Because we invest in the earliest cycles of business formation, we take a portfolio building approach to early stage investing so as a result we make more bets than most VC’s our size. We simply believe that having a broad portfolio creates a natural hedge against the unpredictable and binary nature of early stage investing. A broad portfolio also gives us the latitude of being just a little correct and a bit lucky to hit outsize returns. But if on the other hand we’re completely wrong, this approach won’t significantly impact our downside. It’s not quite “spray and pray” as the armchair investors like to say but more a “sprinkle and reflect” approach. For us it’s analogous to “buying a front row seat to the future” with a modest initial bitesize then observe and learn from a unique vantage point. However, we are always eager to exponentially increase our position once we’ve seen actual data of market validation and commercial traction.
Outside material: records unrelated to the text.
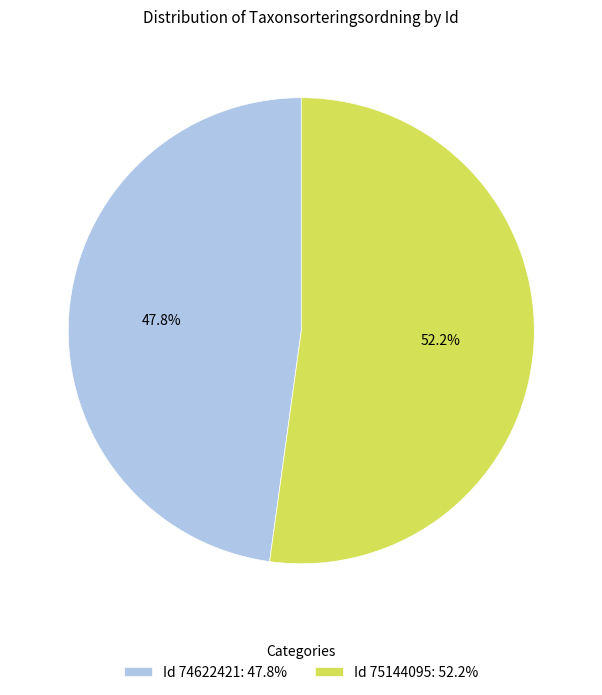

What portion of the pie excludes Id 75144095: 52.2%?

47.8%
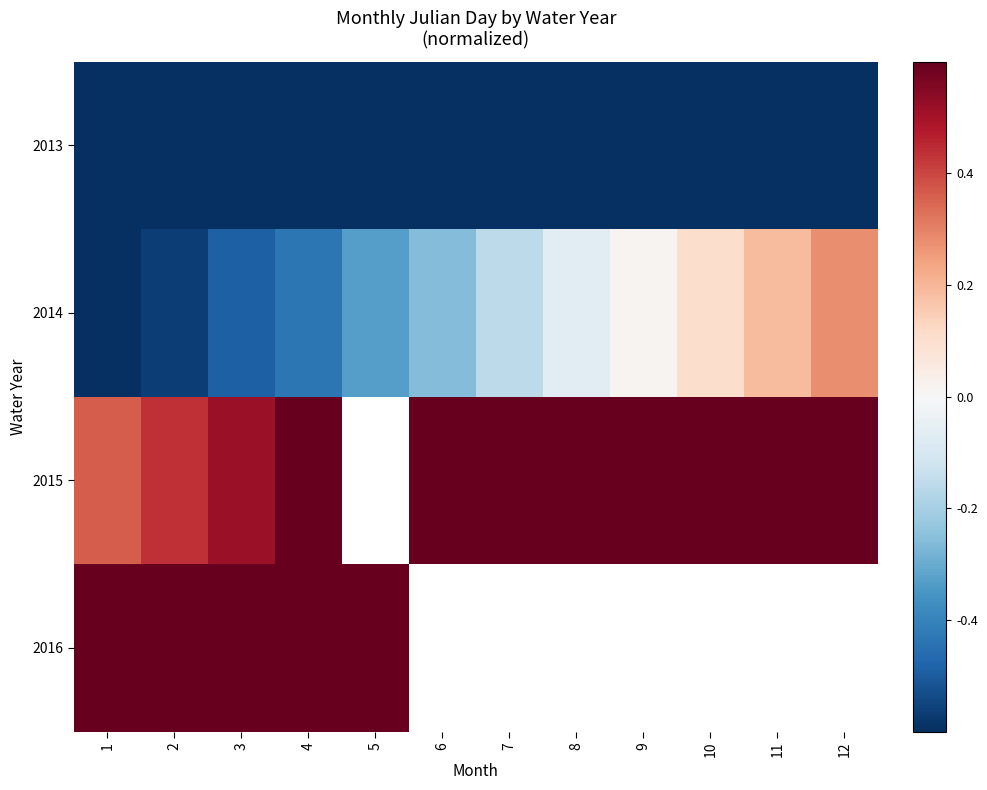

What is the greatest value displayed?

1.7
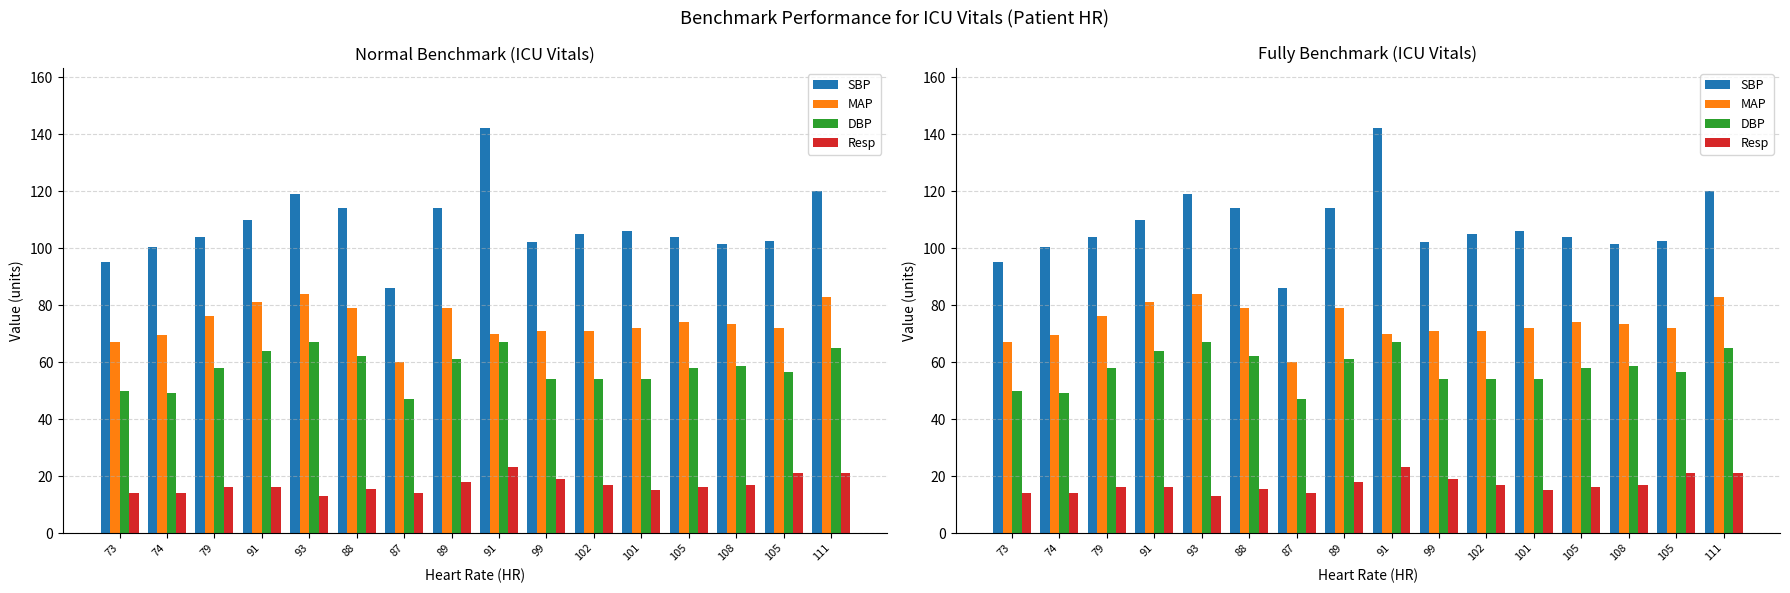

The value of SBP at 108 is 59.8. True or false?

False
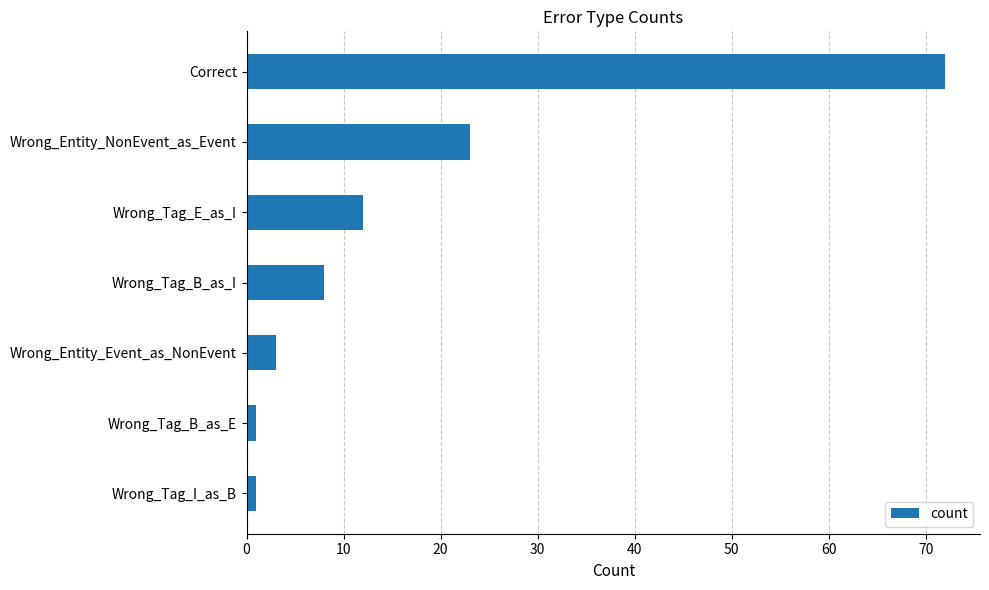

What is the maximum value shown in the chart?

72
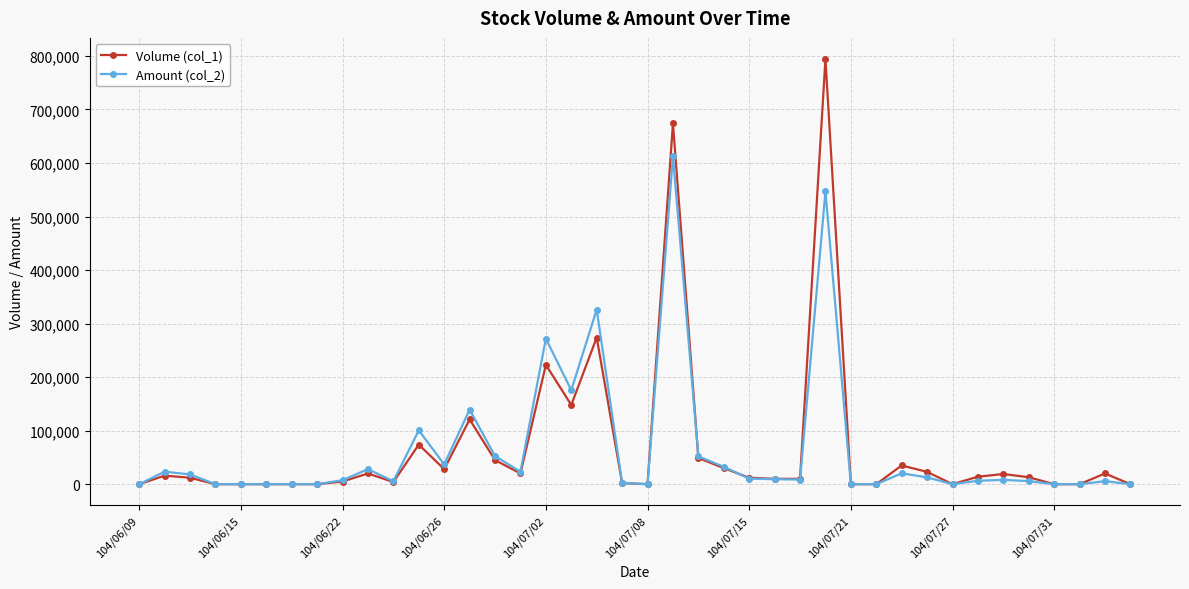

True or false: Volume (col_1) and Amount (col_2) cross at least once.

True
In our US practice, we mostly take a co-investment approach to help emerging companies bridge the “post angel and pre-venture” gap, which was the most challenging phase we experienced as founders. We usually start with an average initial bitesize of $250-350K and can follow-on until $1.5 to $2M if the thesis is proving itself out.
We also don’t mind leading rounds when we feel that we are in the best position to do so and like to bring in co-investors who can add value. We are also just as comfortable to take a backseat, join a syndicate and help out whenever we are asked. The combination of portfolio building and co-investments have enabled us to invest in over 300 companies and co-invest with over 200 early stage investors since we started in 2003. These form a powerful network which supports pattern recognition, diligence, co-investment and business development.